Thursday, October 9, 2008

The Bottoms are the Tops

Recently I returned to my home town of McPherson, Kansas, only 60 miles east of a fantastic wetlands ecosystem. Cheyenne Bottoms, located in the heart of the mid-grass prairie, is perhaps the premiere birding locale in the Sunflower State. Although rival birding locale Quivira National Wildlife Refuge is only 20 miles to the south, Cheyenne Bottoms, with its fresh water basin, continues to attract a multitude of avian guests throughout the migratory season.
I remember as a child hearing the Cheyenne Bottoms waterfowl reports on the news just prior to the duck hunting seasons. I know that I was young (and things were bigger then!), but I still remember numbers being reported in the tens and hundreds of thousands for a variety of waterfowl species. The highly endangered Whooping Cranes stopped by occasionally, and still do in larger numbers, thanks to a well known conservation success story. My return this time was in late September, long before the arrival of ginormus flocks of waterfowl. Blue-winged Teal and American White Pelicans numbered in the mere hundreds on this day, but shorebirds in the thousands gathered in drainage ditches built to manage the wetlands.
My first stop resulted in a number of beautiful American Avocets strung out across the mudflats gracefully sweeping their upturned bills across the water's surface. Hundreds of peeps surrounded them, including Least, Semipalmated, Pectoral, Stilt, and a few Western Sandpipers. Dowitchers probed the mud shallows.

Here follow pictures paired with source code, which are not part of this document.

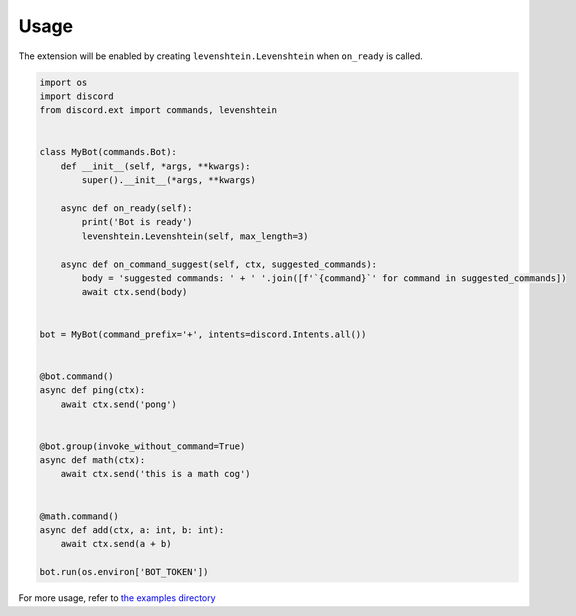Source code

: =====
Usage
=====

The extension will be enabled by creating ``levenshtein.Levenshtein``
when ``on_ready`` is called.

.. code-block:: python

    import os
    import discord
    from discord.ext import commands, levenshtein


    class MyBot(commands.Bot):
        def __init__(self, *args, **kwargs):
            super().__init__(*args, **kwargs)

        async def on_ready(self):
            print('Bot is ready')
            levenshtein.Levenshtein(self, max_length=3)

        async def on_command_suggest(self, ctx, suggested_commands):
            body = 'suggested commands: ' + ' '.join([f'`{command}`' for command in suggested_commands])
            await ctx.send(body)


    bot = MyBot(command_prefix='+', intents=discord.Intents.all())


    @bot.command()
    async def ping(ctx):
        await ctx.send('pong')


    @bot.group(invoke_without_command=True)
    async def math(ctx):
        await ctx.send('this is a math cog')


    @math.command()
    async def add(ctx, a: int, b: int):
        await ctx.send(a + b)

    bot.run(os.environ['BOT_TOKEN'])

For more usage, refer to `the examples directory <https://github.com/shirataki2/discord-ext-levenshtein/tree/master/examples>`_
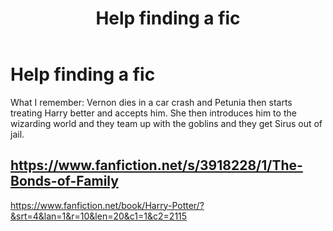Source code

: #+TITLE: Help finding a fic

* Help finding a fic
:PROPERTIES:
:Author: Library_slave
:Score: 6
:DateUnix: 1404618919.0
:DateShort: 2014-Jul-06
:FlairText: Request
:END:
What I remember: Vernon dies in a car crash and Petunia then starts treating Harry better and accepts him. She then introduces him to the wizarding world and they team up with the goblins and they get Sirus out of jail.


** [[https://www.fanfiction.net/s/3918228/1/The-Bonds-of-Family]]

[[https://www.fanfiction.net/book/Harry-Potter/?&srt=4&lan=1&r=10&len=20&c1=1&c2=2115]]
:PROPERTIES:
:Score: 2
:DateUnix: 1404630878.0
:DateShort: 2014-Jul-06
:END:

Waders included Little Blue Heron, White faced Ibis, Great Blue Herons, and Great Egret. Here is a photo of an unlucky frog in the beak of a Great Egret.

It was soon after that my life Red-necked Phalaropes arrived. Whipping wildly around the masses, literally working circles around their fellow shorebirds, these beauties were a true bird highlights for the day. Working my way to the open water of the bottoms, I watched several flocks of Yellow-headed Blackbirds swooping in and out of the reeds, alighting on the resident sunflowers lining the levees. Franklin's gulls were abundant overhead.

Black-bellied Plovers and a single Sanderling joined the gulls and pelicans on a distant mudflat.
Across the levee, hundreds of Double crested Cormorants temporarily inhabited islands in the vast lakes formed by the natural basin.

Soon, I headed north of the waters to search the prairie. Three Ring-necked Pheasants, a rooster and two hens, alit in a tree for a brief moment, just long enough for me to get my binoculars up to my eyes for a quick rear end view.

I slowly creeped up the road in search of Prairie Dogs. And soon, there they were just 1/2 miles north of the bottoms! Scattering into their holes upon my arrival, it was only seconds after I got out to look that they began emerging from their burrows. A small mudhole attracted White-faced Ibis and Common Snipe to the area.

And then the prize appeared! A Burrowing Owl walked out into the open and quickly disappeared behind a prairie forb. For another fifteen minutes I waited patiently, hoping to get a photo of the bird. But it was not this bird that I eventually photographed. It was a second owl emerging into the clearing in a different location on the other side of Prairie Dog Town.
I was pleased as I leisurely made my way out of the refuge, but the best was yet to come. It had nothing to do with birds. Willows and cedars lined a drainage ditch on the exit road, and it was there that hundreds of Monarchs gathered to spend the night on their long trek south to Mexico. It was truly an incredible sight!And so, my birding afternoon came to an end. A couple of nights ago, I listened to Richard Louv, author of Last Child in the Woods, as he waxed philosophic about the Nature that was so much a part of each of our childhoods. On this day, I returned to see that place unspoiled, and perhaps appearing larger than ever before, contrary to popular beliefs about childhood memories. Soon, I will return virtually...., to the Cheyenne Bottoms website and the Ks-Birds listserv. Why? To see if the coming waterfowl numbers are as great as I remember them being when I was a kid. Maybe, just maybe, they will be even greater!